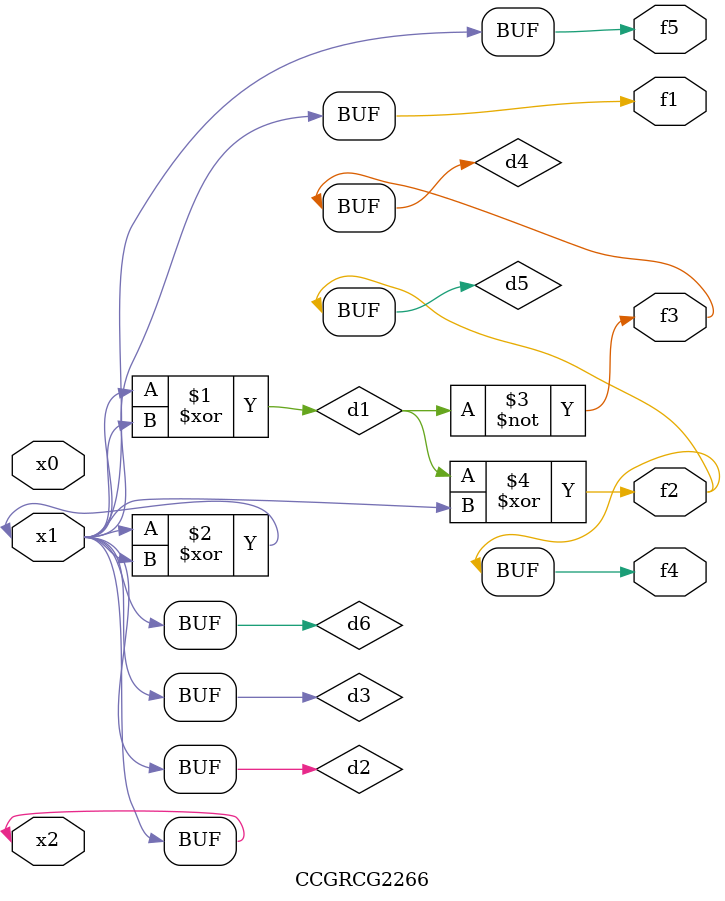
<source format=v>
module CCGRCG2266(
	input x0, x1, x2,
	output f1, f2, f3, f4, f5
);

	wire d1, d2, d3, d4, d5, d6;

	xor (d1, x1, x2);
	buf (d2, x1, x2);
	xor (d3, x1, x2);
	nor (d4, d1);
	xor (d5, d1, d2);
	buf (d6, d2, d3);
	assign f1 = d6;
	assign f2 = d5;
	assign f3 = d4;
	assign f4 = d5;
	assign f5 = d6;
endmodule

</source>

◆ ◆ ◆ ◆ ◆ ◆ ◆

▶ _Action item_
Gather each line in the entries above where the string "assign" is found.

▶ _Expected answer_
	assign f1 = d6;
	assign f2 = d5;
	assign f3 = d4;
	assign f4 = d5;
	assign f5 = d6;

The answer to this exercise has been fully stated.